There are approximately 7.85 billion people in the world. I care about dozens of them. Maybe over a hundred, but certainly less than 500. Which means there are approximately 7.85 billion people in the world that I simply don’t care about. It sounds a little strange, cold even, to say it like that, but it’s true. I’m not a sociopath or anything. I have a general feeling of goodwill towards everyone and everything. If I had three wishes, I’d probably use one of them to grant everyone happiness or contentment or something. But, that’s different than actually caring.
I’d imagine most people are in a similar situation as I am. Basically, almost all of the other people on the planet are abstract to me. I know they exist only because I typed a question into a search engine and the search engine told me there are approximately 7.85 billion people. I believe the search engine. Computers are supposed to be very reliable when it comes to data, but I have no actual experience of these people. It’s hard, for me at least, to care about abstractions. To be clear, when I say I don’t care, I mean it in the strictest sense. There’s no real feeling one way or the other. I don’t like them or dislike them. They don’t affect my life in any perceivable way.
There are a few different ways to get from my lack of care about most people to my general goodwill towards all people. I’m just going to sketch them quickly. If anyone wants more detail, let me know and I’ll be happy to provide it. It starts with a kind of variation on the Golden Rule. (Fun fact, this is about as close to deontology as I get.) I have a basic belief that virtually everyone is the same. I don’t mean in terms of capacities or personality or anything like that. I mean in terms of moral worth. So, on pain of being inconsistent, I have to want for most people the same things I want for myself and those I do care about. Without relevant differences, I have no grounding for any other position.
Next, is the fact that I care about things as well as people. I have direct experience of my town, state, country, the planet, the environment, and a whole host of similar things. I have experience of schools and markets and jobs and society. And, I care about these things (I don’t always like them, but I care about them). I want what is good for them. It just so happens that the things that are good for the environment and society and all that are good for the people who live in and with these things.

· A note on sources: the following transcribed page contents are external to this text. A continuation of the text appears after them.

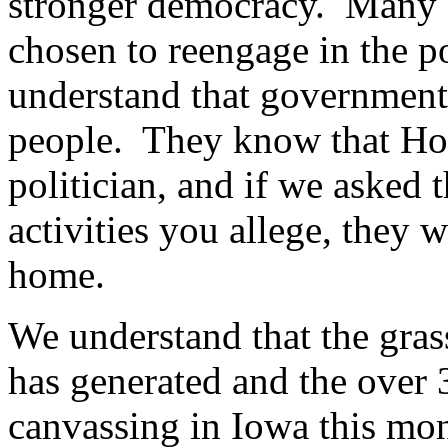
stronger democracy. Many a
chosen to reengage in the po
understand that government
people. They know that How
politician, and if we asked t
activities you allege, they w
home.
We understand that the gras
has generated and the over 
canvassing in Iowa this mon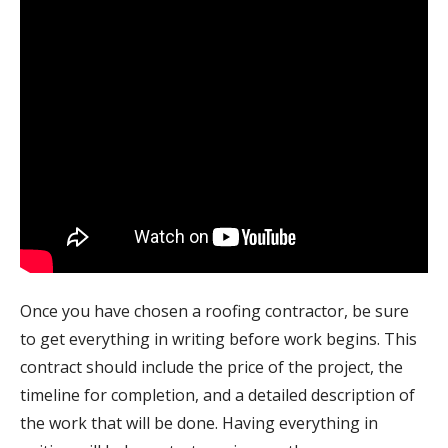
Once you have chosen a roofing contractor, be sure
to get everything in writing before work begins. This
contract should include the price of the project, the
timeline for completion, and a detailed description of
the work that will be done. Having everything in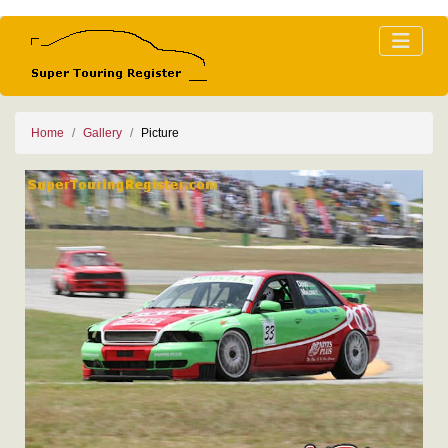
Home
Gallery
Picture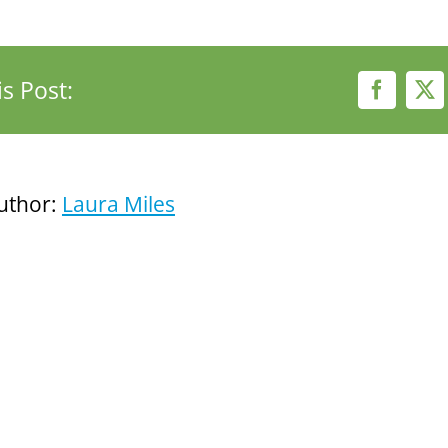
s Post:
Faceboo
X
uthor:
Laura Miles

Also, I care about ideas. I like justice. I hate injustice. As a result, I am interested in having more justice and less injustice. This probably sounds a bit funny. We are used to hearing, “Justice for [insert victim’s name here].” But, odds are I don’t know the victim, even if I know the victim’s name. I’m less interested in justice for the victim than I am in justice for the sake of justice. If I had to care about each victim to care about justice, I wouldn’t have the capacity.
Now, six paragraphs in, just to drive all of my writing teachers a little crazy, I’m going to start talking about the point I wanted to make. I don’t understand how anyone could be different than I am when it comes to caring. I’m not saying that as a rhetorical device to persuade others to be more like me. It’s a statement of fact. I don’t understand. How do people care about things and people that do not impact them in any way?
I guess I’m mostly asking conservatives this question. At least here, in America, they are the ones who make a big fuss over the things that don’t affect them at all. For example, they seem to care deeply about the private lives of LGBTQA+ individuals. I don’t get it. How? Why? I just don’t care about what any consenting, grown-up people do with each other or with themselves. Caring about who some stranger is kissing, what they are wearing, or where they are pissing makes about as much sense as caring whether it will rain in Hartford on May 8, 3126. It’s creepy. It’s like taking voyeurism to the craziest possible extreme. It seems pathological to me.
Anyway, that’s where I am. Strangely, I care about why other people care about things they shouldn’t. If I knew why, maybe I could help them stop caring. Then we’d have more room for everyone and everything I do care about.